By Calvin at 10:30 GMT, 9 years ago
On 29th October the Independent newspaper ran a short story about how spending on crime prevention work has been reduced by £35m since 2010. Here’s the link
This shouldn’t come as any surprise since the coalition government set out to reduce public spending across the board and the police service and the ‘crime prevention’ budget for things like CCTV, better street lighting and police visits to schools weren’t going to be treated any differently. What has surprised me with this latest story a little is the sheer scale of the cut. According to The Independent report the budget has fallen from £61m in 2010 to 24.6m for 2012-13, which is a 60% reduction over the two years. Compare this with the 20% reduction in the policing budget over five years and we can see that spending on ‘crime prevention’ both within and outside the police service is getting a much bigger hit.

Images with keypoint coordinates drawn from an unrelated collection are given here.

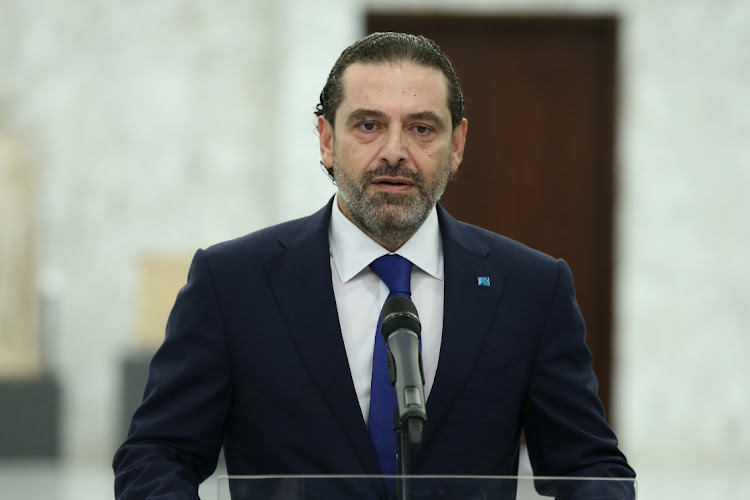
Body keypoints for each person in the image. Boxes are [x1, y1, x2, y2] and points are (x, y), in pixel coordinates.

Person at [113, 32, 635, 499]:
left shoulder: (530, 288)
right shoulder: (232, 283)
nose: (395, 151)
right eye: (368, 125)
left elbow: (588, 465)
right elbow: (157, 456)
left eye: (422, 129)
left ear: (456, 146)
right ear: (326, 140)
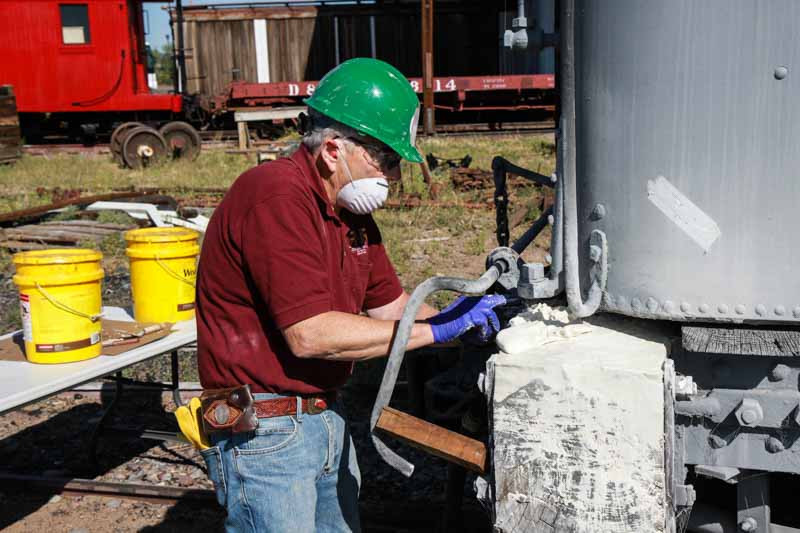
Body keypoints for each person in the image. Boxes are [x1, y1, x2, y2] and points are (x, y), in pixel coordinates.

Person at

I’ve reported in this blog previously that ‘crime prevention’ budget cuts in the police service have been disproportionate with some forces loosing as many as 75% of its full time crime prevention staff, so this latest story seems to add to wider concerns that real spending on crime prevention across the board is losing its appeal to government.
Of course, if you’re going to reduce the crime prevention budget or dispose of the Crime Prevention Officer role now is the time to do it! Falling crime levels - at their lowest for three decades - and an economic recession hitting police budgets provide just the right excuses to make these changes. Maybe we’ll end up like the Dutch Police who ditched crime prevention entirely some seven years ago (to be picked up by the local authorities).
In December I’m attending the very last ‘former and serving’ Camden Police Crime Prevention Officers’ Xmas lunch at the usual Greek Restaurant in Camden Town. Why the last? Because 2012 has marked the departure of the last Crime Prevention Officer from the Met police (from Camden) and that person has switched off the lights.